Write out each item below word for word.

■ Material for the task ■
'''

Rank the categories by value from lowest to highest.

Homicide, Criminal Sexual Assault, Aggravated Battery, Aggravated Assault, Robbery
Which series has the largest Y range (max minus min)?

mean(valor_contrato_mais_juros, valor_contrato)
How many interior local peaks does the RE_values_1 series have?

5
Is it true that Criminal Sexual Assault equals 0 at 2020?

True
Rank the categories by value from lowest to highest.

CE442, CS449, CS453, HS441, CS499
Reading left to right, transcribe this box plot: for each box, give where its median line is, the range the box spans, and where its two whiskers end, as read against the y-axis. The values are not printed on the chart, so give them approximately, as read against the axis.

'''

■ Result for this exercise ■
Rank the categories by value from lowest to highest.

Homicide, Criminal Sexual Assault, Aggravated Battery, Aggravated Assault, Robbery
Which series has the largest Y range (max minus min)?

mean(valor_contrato_mais_juros, valor_contrato)
How many interior local peaks does the RE_values_1 series have?

5
Is it true that Criminal Sexual Assault equals 0 at 2020?

True
Rank the categories by value from lowest to highest.

CE442, CS449, CS453, HS441, CS499
Reading left to right, transcribe this box plot: for each box, give where its median line is, the range the box spans, and where its two whiskers end, as read against the y-axis. The values are not printed on the chart, so give them approximately, as read against the axis.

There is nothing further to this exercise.